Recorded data

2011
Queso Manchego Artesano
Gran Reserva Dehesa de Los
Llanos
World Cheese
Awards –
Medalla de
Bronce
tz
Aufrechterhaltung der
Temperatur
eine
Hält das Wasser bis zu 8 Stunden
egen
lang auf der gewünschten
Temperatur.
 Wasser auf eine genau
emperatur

==

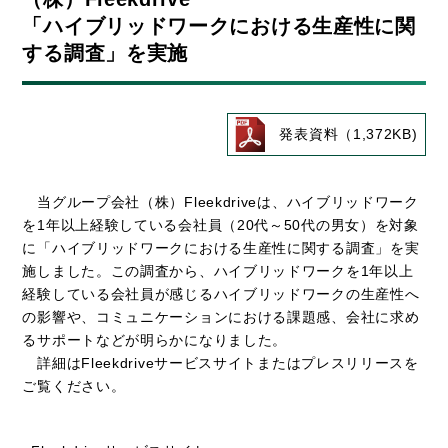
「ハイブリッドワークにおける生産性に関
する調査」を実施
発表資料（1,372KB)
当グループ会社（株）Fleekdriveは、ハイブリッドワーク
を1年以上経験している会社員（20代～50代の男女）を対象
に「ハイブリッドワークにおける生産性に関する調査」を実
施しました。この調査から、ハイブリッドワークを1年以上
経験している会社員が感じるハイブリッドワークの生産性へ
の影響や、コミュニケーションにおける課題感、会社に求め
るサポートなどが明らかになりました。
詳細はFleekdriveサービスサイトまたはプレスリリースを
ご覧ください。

- _Work item_
All lines above that contain "Wasser" are required in the answer.

- _Exercise output_
Hält das Wasser bis zu 8 Stunden
 Wasser auf eine genau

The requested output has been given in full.